Source [Boulevard Voltaire] C’est une grande victoire sur l’adversité, nous dit-on : pour la première fois, une « marche des fiertés » (Gay Pride, en français vernaculaire) s’est déroulée, dimanche, dans la capitale du 9-3, à Saint-Denis exactement.
C’était la toute première « Marche des fiertés en banlieue ». Pas n’importe quelle banlieue, on l’a bien compris.
Illustration par la polémique qui éclata, en 2016, autour des propos du chevelu Chevènement, l’INSEE précisant alors que, si les Français étaient majoritaires à Saint-Denis – mais pas les Français de souche –, on y recensait pas moins de 134 nationalités. Chose qui faisait dire à notre sourcilleux Jean-Pierre que la ville où reposent les rois de France est l’illustration même d’« un échec du “processus de l’intégration” et des “problèmes d’équilibre de la société française ». Ouhhhh… le vilain garçon !
Le brave Chevènement voulait dire, on le suppose, qu’il n’y avait plus guère de visages pâles autour de la basilique, mais bon, vous savez ce que c’est, il faut rester prudent. D’ailleurs, l’INSEE interdit de détailler la liste de ces nationalités de façon exhaustive. En effet, nous dit-on, « en dessous d’un certain seuil de population, il y a un principe de “confidentialité statistique” » ». Sic.
J’aime bien ça, la confidentialité statistique. C’est un truc qui préserve de tout… sauf de l’homophobie, sans doute, puisqu’il paraît qu’elle est plus vindicative là qu’ailleurs. Allez savoir pourquoi…

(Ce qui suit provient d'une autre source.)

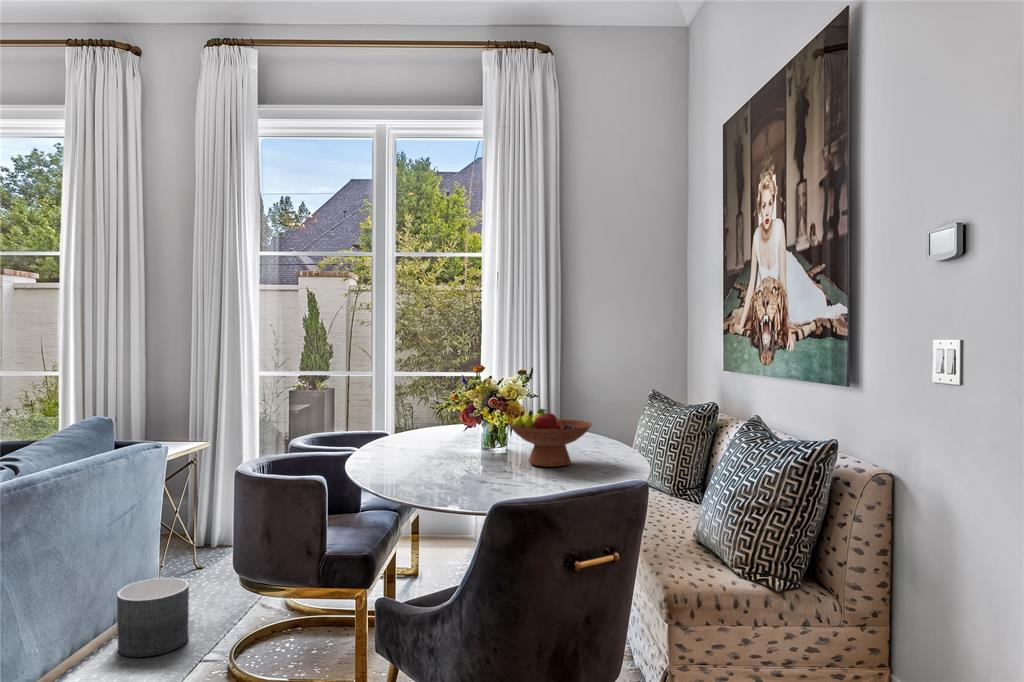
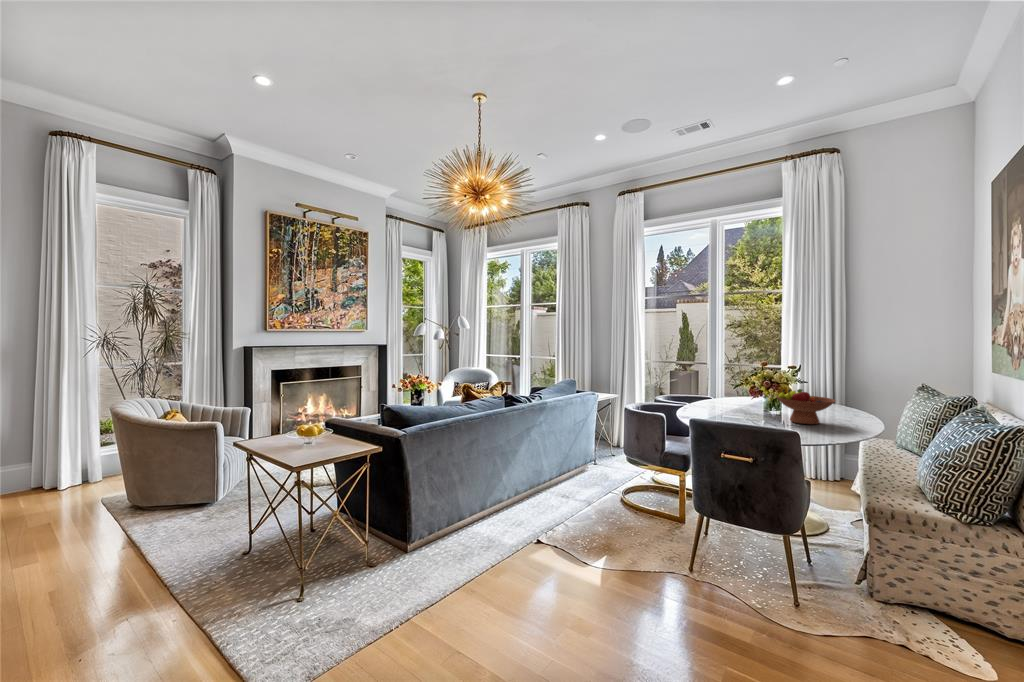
planter: present [117,578,189,657] -> none [576,454,606,487]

Bref, le millier de personnes qui ont défilé dans Saint-Denis aux couleurs de l’arc-en-ciel « entendaient lutter contre l’homophobie et montrer que l’on peut s’afficher lesbien, gay, bi ou trans même dans les zones les plus sensibles ». Défilé sage, au demeurant, où l’on s’est gardé d’arborer les tenues hautement provocatrices et carnavalesques qui sévissent à Paris.
Il n’empêche, le reporter envoyé par Europe 1 a entendu quelques râleurs dans la foule, comme ce jeune homme de 16 ans qui déclare : « Ça me choque franchement de voir ça dehors, comme ça… J’ai 16 ans, je n’ai pas envie de voir des gens comme ça dehors. » Ou cet autre, plus véhément : « Dans les lieux publics, ils font des trucs pas bien, comme s’embrasser. Même un homme et une femme qui s’embrassent dans la rue, ce n’est pas bien, mais encore plus avec eux. » Choc des mondes… Une jeune fille des Tarterêts raconte ainsi : « Du temps où j’ai fait mon coming out au lycée, ça a été deux ans d’harcèlement, d’insultes, d’injures, de crachats, de coups et… deux à trois bastons par jour. »
Comment dire… Je vais poser une question épouvantable mais qui me paraît la seule à devoir être posée : quelle nécessité y a-t-il à faire son « coming out » ? De façon plus générale, pourquoi les gens, aujourd’hui, éprouvent-ils le besoin de balancer leur intimité à la face du monde ?
Objectivement, le monde s’en fout – du moins, il me semble. Personnellement, je n’éprouve nullement le besoin de savoir ce que mon voisin fait dans sa chambre à coucher, avec qui et comment. C’est sa liberté, elle lui est aujourd’hui acquise par la loi. Il peut faire ce qu’il veut, comme il l’entend, et même désormais épouser dans son genre, alors, où est le problème ? Plutôt : quel est ce problème qu’on se refuse à nommer ?
Allons-y carrément, explicitons la chose : la montée de l’homophobie qu’on dénonce quotidiennement va de pair avec la montée de l’islam intégriste. Elle est aussi le résultat des campagnes de matraquage qui visent à nous faire entrer dans le crâne – si besoin par la force et, demain, par la loi – l’idée que les genres n’existent pas.
Si vous avez un moment à perdre, allez voir, par exemple, les images des défilés de couture. C’est édifiant… D’abord, on en rit, et ça finit dans les larmes de honte et de dépit devant ce qu’est devenu ce fleuron de la culture française.